Üretimin sürekliliği için hem tarım hem sanayi anlamında sigortanın çok önemli olduğunu vurgulayan Atilla Benli şöyle konuştu: “Pandemi ile başlayan gıda ve enerji arzlarında yaşanan kısıtlar, Rusya-Ukrayna savaşının ardından ciddi bir krize dönüşürken, uluslararası otoritelerin büyük bir endişeyle raporlarında yer verdiği iklim değişikliğinin sonuçları da özellikle tarımsal üretim için büyük bir tehdit oluşturuyor. Türkiye özelinde değerlendirme yaptığımızda ise meteorolojik afetlerde ilk sırayı şiddetli yağış ve sel alıyor. Ardından fırtına ve dolu geliyor. Yaşanan zorlu dönem ve artan bu afetler karşısında tarım ve hayvancılıkla uğraşan taraflar için tarım sigortası bir kalkan görevi görüyor.”
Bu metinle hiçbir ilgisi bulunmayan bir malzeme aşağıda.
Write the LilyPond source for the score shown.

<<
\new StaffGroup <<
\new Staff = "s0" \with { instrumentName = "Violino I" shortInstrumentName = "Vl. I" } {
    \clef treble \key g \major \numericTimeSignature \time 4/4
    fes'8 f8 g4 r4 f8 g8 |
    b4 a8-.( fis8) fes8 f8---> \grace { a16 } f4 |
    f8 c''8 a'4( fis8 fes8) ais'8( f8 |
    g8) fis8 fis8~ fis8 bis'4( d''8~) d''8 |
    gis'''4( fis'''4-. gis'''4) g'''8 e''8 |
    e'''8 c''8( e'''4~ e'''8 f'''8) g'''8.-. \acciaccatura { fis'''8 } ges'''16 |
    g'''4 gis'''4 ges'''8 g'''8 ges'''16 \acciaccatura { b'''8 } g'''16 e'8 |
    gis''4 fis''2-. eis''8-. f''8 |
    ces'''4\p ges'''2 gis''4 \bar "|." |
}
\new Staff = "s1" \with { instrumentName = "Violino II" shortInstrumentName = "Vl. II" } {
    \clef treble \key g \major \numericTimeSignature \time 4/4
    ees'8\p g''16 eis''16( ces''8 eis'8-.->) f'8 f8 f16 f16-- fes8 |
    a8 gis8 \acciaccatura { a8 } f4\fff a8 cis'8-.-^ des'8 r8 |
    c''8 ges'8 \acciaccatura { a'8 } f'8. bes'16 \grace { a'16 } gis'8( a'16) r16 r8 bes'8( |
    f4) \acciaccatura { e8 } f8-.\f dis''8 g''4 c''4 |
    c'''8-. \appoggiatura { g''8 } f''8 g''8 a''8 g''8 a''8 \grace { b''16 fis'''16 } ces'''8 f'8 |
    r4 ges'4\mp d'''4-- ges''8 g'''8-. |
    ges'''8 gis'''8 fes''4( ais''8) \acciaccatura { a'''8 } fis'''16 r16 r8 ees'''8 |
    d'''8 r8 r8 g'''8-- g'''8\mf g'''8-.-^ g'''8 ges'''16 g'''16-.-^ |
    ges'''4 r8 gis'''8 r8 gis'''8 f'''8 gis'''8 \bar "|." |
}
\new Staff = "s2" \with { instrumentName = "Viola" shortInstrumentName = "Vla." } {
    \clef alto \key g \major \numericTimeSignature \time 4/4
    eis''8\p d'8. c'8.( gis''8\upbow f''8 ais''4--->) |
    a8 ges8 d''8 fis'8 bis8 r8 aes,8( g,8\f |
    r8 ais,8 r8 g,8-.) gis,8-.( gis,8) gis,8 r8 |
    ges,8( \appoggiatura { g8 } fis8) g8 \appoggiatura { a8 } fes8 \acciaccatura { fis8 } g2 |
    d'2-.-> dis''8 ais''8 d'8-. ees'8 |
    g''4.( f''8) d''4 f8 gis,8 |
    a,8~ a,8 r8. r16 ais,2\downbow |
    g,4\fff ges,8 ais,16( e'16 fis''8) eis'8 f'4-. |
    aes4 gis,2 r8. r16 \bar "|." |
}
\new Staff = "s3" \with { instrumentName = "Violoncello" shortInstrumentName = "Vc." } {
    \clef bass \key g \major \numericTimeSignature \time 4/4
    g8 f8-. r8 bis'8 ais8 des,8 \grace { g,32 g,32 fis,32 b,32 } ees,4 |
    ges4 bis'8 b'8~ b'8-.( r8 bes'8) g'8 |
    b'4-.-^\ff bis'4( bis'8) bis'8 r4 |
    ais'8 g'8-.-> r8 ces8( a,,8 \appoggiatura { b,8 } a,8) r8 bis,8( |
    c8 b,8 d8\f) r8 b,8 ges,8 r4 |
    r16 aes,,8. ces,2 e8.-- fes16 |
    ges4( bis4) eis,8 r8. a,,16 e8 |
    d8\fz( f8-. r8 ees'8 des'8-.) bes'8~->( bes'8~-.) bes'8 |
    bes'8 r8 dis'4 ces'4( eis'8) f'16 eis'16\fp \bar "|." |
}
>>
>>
“Adana, sahip olduğu genç nüfusuyla BES için büyük bir potansiyel barındırıyor”

Tasarrufların; sürdürülebilir bir büyümenin tesisinde, gelir dağılımı dengesizliklerinin azaltılmasında ve kamusal destekler yoluyla yoksulluğun giderilmesinde hayati öneme sahip kaynaklardan biri olduğunu belirten Benli, sözlerine şöyle devam etti: “Bildiğiniz gibi bu yılın başında BES’te devlet katkısı yüzde 30’a çıkarıldı ve artık BES, ülkemizde tasarrufun merkezi hâline geldi. Adana özelinde baktığımızda, Adana’nın yaklaşık 180 bin katılımcı ile 7. sırada yer aldığını görüyoruz. Ayrıca, aylık ortalama katkı payı sıralamasında da Adana 4. sırada yer alıyor. Bu veriler Adana’nın tasarruf bilincinin Türkiye ortalamasının üzerinde olduğunu ve Adana’nın BES’e sahip çıktığını gösteriyor. Bununla birlikte tasarrufa dayalı büyüme vizyonunun genç nüfusa da aktarılması için BES’in 18 yaş altı çocuklarımıza açılması da çok önemli bir reform hamlesi. Bu kapsamda, Adana sahip olduğu 750 binden fazla 18 yaş altı nüfusuyla BES için büyük bir potansiyel barındırıyor.”

“Adana, üretimle dönüşen ve kalkınma yolunda dev atılımlar yapan bir kent olacak”

Türkiye’de sigortacılık sektörünün büyümesinin, ekonomik büyümeye ve kalkınmaya katkı sağladığını belirten Adana Sanayi Odası Başkanı Zeki Kıvanç, sözlerine şöyle devam etti: “Sanayide ilklerin öncüsü, Türkiye’nin adını dünyanın her köşesine taşıyan büyük sanayi gruplarının doğduğu şehir olan Adana, sanayileşme geleneğini ve sermaye birikimini yepyeni bir boyuta ulaştırmanın eşiğinde bulunuyor. Adana, tasarım üstünlüğüne sahip ve teknoloji yoğun sanayi ürünlerinde öne çıkmayı hedefliyor. Bu kapsamda, modern üretim merkezlerinin hayata geçirilmesi için yürütülen planlamalar tamamlandı. Yakın gelecekte yeni sanayi bölgelerinin kurulmasıyla Adana’mız, üretimle dönüşen ve kalkınma yolunda dev atılımlar yapan bir kent olacak. Hepinizin bildiği gibi ihracatımız da hız kesmeden artmaya devam ediyor. Türkiye’de olduğu gibi Adana olarak ihracat konusunda güzel bir ivmemiz var. Adana’daki ihracat artış oranımız, ülke ortalamamızın iki katına çıktı. Adana, Marmara üretim havzasından sonra Türkiye’nin ikinci büyük üretim üssü olma yolunda hızla ilerliyor. Beş yıl sonra Adana’mıza gelenler Adana’yı tanıyamayacaklar.”